Convert the entries below into a JSON array of strings, with one string for each line and no strings for blank lines.

_Input records_:
◇ ◇ ◇ ◇

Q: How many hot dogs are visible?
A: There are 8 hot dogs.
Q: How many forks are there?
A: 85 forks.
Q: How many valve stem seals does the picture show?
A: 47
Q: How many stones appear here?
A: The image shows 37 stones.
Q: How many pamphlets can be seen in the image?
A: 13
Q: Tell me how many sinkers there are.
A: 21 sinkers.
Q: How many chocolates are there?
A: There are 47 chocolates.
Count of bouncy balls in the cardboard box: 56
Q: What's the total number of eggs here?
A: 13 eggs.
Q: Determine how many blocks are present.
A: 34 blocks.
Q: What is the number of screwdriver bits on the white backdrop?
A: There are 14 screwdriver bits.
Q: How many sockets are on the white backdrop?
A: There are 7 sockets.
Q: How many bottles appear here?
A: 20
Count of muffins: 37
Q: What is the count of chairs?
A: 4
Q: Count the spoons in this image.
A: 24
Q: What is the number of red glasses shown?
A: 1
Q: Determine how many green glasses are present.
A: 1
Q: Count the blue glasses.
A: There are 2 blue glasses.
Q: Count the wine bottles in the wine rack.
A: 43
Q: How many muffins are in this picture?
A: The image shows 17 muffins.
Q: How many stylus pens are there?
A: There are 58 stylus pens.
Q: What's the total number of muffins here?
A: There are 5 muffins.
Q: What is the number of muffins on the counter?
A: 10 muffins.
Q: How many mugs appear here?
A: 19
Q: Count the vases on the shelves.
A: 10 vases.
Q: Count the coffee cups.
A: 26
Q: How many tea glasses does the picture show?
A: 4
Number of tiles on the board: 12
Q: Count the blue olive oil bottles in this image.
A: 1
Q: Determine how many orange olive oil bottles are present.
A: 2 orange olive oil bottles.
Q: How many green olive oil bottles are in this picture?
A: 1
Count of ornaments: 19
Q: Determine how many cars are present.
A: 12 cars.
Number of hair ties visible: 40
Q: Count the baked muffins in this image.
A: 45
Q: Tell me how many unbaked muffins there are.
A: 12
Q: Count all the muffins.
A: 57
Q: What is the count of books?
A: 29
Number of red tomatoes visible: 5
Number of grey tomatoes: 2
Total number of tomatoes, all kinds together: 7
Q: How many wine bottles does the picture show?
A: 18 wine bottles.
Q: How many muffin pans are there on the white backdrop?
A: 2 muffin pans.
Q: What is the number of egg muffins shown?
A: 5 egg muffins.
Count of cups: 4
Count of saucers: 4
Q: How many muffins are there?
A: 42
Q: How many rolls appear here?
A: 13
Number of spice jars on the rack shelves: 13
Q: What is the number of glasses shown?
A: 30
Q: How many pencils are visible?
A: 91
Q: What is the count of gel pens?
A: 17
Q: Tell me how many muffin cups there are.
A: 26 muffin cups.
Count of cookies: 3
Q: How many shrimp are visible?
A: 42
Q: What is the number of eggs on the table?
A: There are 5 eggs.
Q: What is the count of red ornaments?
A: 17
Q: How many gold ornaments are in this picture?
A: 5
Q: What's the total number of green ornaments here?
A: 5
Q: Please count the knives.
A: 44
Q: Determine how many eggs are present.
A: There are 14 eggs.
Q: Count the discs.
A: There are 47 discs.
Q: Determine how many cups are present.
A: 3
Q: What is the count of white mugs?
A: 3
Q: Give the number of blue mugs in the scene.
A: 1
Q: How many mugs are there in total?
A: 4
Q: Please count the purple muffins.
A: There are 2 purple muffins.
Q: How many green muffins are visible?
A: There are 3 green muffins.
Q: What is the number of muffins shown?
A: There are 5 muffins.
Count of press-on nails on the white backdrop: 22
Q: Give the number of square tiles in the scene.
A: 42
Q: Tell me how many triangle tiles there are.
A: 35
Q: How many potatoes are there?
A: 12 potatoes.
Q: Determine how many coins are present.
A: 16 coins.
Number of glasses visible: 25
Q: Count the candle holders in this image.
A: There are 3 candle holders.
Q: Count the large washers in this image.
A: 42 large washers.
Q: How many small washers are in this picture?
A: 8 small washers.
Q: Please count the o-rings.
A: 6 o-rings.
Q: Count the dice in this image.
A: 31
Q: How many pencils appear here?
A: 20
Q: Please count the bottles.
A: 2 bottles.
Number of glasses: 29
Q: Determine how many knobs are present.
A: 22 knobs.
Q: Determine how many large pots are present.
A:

◇ ◇ ◇ ◇

_Correct output_:
[
  "Q: How many hot dogs are visible?",
  "A: There are 8 hot dogs.",
  "Q: How many forks are there?",
  "A: 85 forks.",
  "Q: How many valve stem seals does the picture show?",
  "A: 47",
  "Q: How many stones appear here?",
  "A: The image shows 37 stones.",
  "Q: How many pamphlets can be seen in the image?",
  "A: 13",
  "Q: Tell me how many sinkers there are.",
  "A: 21 sinkers.",
  "Q: How many chocolates are there?",
  "A: There are 47 chocolates.",
  "Count of bouncy balls in the cardboard box: 56",
  "Q: What's the total number of eggs here?",
  "A: 13 eggs.",
  "Q: Determine how many blocks are present.",
  "A: 34 blocks.",
  "Q: What is the number of screwdriver bits on the white backdrop?",
  "A: There are 14 screwdriver bits.",
  "Q: How many sockets are on the white backdrop?",
  "A: There are 7 sockets.",
  "Q: How many bottles appear here?",
  "A: 20",
  "Count of muffins: 37",
  "Q: What is the count of chairs?",
  "A: 4",
  "Q: Count the spoons in this image.",
  "A: 24",
  "Q: What is the number of red glasses shown?",
  "A: 1",
  "Q: Determine how many green glasses are present.",
  "A: 1",
  "Q: Count the blue glasses.",
  "A: There are 2 blue glasses.",
  "Q: Count the wine bottles in the wine rack.",
  "A: 43",
  "Q: How many muffins are in this picture?",
  "A: The image shows 17 muffins.",
  "Q: How many stylus pens are there?",
  "A: There are 58 stylus pens.",
  "Q: What's the total number of muffins here?",
  "A: There are 5 muffins.",
  "Q: What is the number of muffins on the counter?",
  "A: 10 muffins.",
  "Q: How many mugs appear here?",
  "A: 19",
  "Q: Count the vases on the shelves.",
  "A: 10 vases.",
  "Q: Count the coffee cups.",
  "A: 26",
  "Q: How many tea glasses does the picture show?",
  "A: 4",
  "Number of tiles on the board: 12",
  "Q: Count the blue olive oil bottles in this image.",
  "A: 1",
  "Q: Determine how many orange olive oil bottles are present.",
  "A: 2 orange olive oil bottles.",
  "Q: How many green olive oil bottles are in this picture?",
  "A: 1",
  "Count of ornaments: 19",
  "Q: Determine how many cars are present.",
  "A: 12 cars.",
  "Number of hair ties visible: 40",
  "Q: Count the baked muffins in this image.",
  "A: 45",
  "Q: Tell me how many unbaked muffins there are.",
  "A: 12",
  "Q: Count all the muffins.",
  "A: 57",
  "Q: What is the count of books?",
  "A: 29",
  "Number of red tomatoes visible: 5",
  "Number of grey tomatoes: 2",
  "Total number of tomatoes, all kinds together: 7",
  "Q: How many wine bottles does the picture show?",
  "A: 18 wine bottles.",
  "Q: How many muffin pans are there on the white backdrop?",
  "A: 2 muffin pans.",
  "Q: What is the number of egg muffins shown?",
  "A: 5 egg muffins.",
  "Count of cups: 4",
  "Count of saucers: 4",
  "Q: How many muffins are there?",
  "A: 42",
  "Q: How many rolls appear here?",
  "A: 13",
  "Number of spice jars on the rack shelves: 13",
  "Q: What is the number of glasses shown?",
  "A: 30",
  "Q: How many pencils are visible?",
  "A: 91",
  "Q: What is the count of gel pens?",
  "A: 17",
  "Q: Tell me how many muffin cups there are.",
  "A: 26 muffin cups.",
  "Count of cookies: 3",
  "Q: How many shrimp are visible?",
  "A: 42",
  "Q: What is the number of eggs on the table?",
  "A: There are 5 eggs.",
  "Q: What is the count of red ornaments?",
  "A: 17",
  "Q: How many gold ornaments are in this picture?",
  "A: 5",
  "Q: What's the total number of green ornaments here?",
  "A: 5",
  "Q: Please count the knives.",
  "A: 44",
  "Q: Determine how many eggs are present.",
  "A: There are 14 eggs.",
  "Q: Count the discs.",
  "A: There are 47 discs.",
  "Q: Determine how many cups are present.",
  "A: 3",
  "Q: What is the count of white mugs?",
  "A: 3",
  "Q: Give the number of blue mugs in the scene.",
  "A: 1",
  "Q: How many mugs are there in total?",
  "A: 4",
  "Q: Please count the purple muffins.",
  "A: There are 2 purple muffins.",
  "Q: How many green muffins are visible?",
  "A: There are 3 green muffins.",
  "Q: What is the number of muffins shown?",
  "A: There are 5 muffins.",
  "Count of press-on nails on the white backdrop: 22",
  "Q: Give the number of square tiles in the scene.",
  "A: 42",
  "Q: Tell me how many triangle tiles there are.",
  "A: 35",
  "Q: How many potatoes are there?",
  "A: 12 potatoes.",
  "Q: Determine how many coins are present.",
  "A: 16 coins.",
  "Number of glasses visible: 25",
  "Q: Count the candle holders in this image.",
  "A: There are 3 candle holders.",
  "Q: Count the large washers in this image.",
  "A: 42 large washers.",
  "Q: How many small washers are in this picture?",
  "A: 8 small washers.",
  "Q: Please count the o-rings.",
  "A: 6 o-rings.",
  "Q: Count the dice in this image.",
  "A: 31",
  "Q: How many pencils appear here?",
  "A: 20",
  "Q: Please count the bottles.",
  "A: 2 bottles.",
  "Number of glasses: 29",
  "Q: Determine how many knobs are present.",
  "A: 22 knobs.",
  "Q: Determine how many large pots are present.",
  "A:"
]